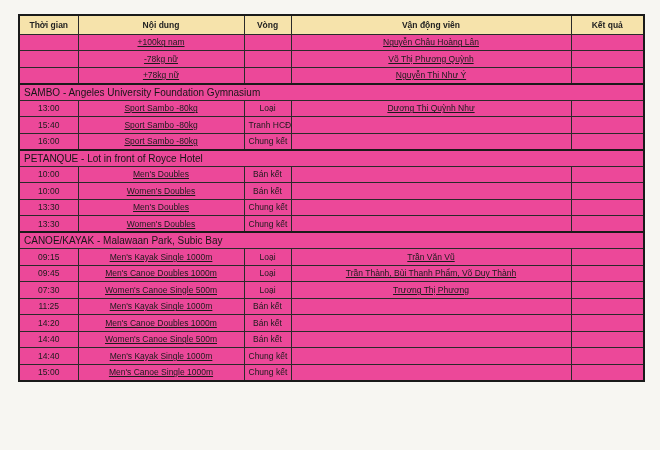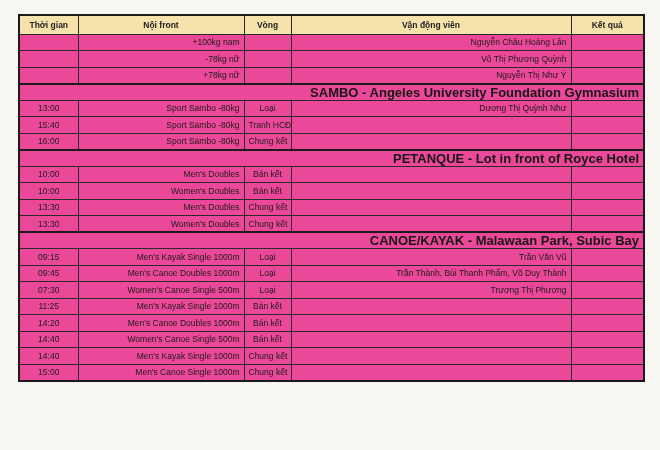--- a/index.html
+++ b/index.html
@@ -80,7 +80,7 @@
     <thead>
       <tr>
         <th>Thời gian</th>
-        <th>Nội front</th>
+        <th>Nội dung</th>
         <th>Vòng</th>
         <th>Vận động viên</th>
         <th>Kết quả</th>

+ + + + +

**WHAT IS NEEDED**
For this exercise, transcribe the entries verbatim and skip all pictures.

**TASK OUTPUT**
--- a/index.html
+++ b/index.html
@@ -80,7 +80,7 @@
     <thead>
       <tr>
         <th>Thời gian</th>
-        <th>Nội front</th>
+        <th>Nội dung</th>
         <th>Vòng</th>
         <th>Vận động viên</th>
         <th>Kết quả</th>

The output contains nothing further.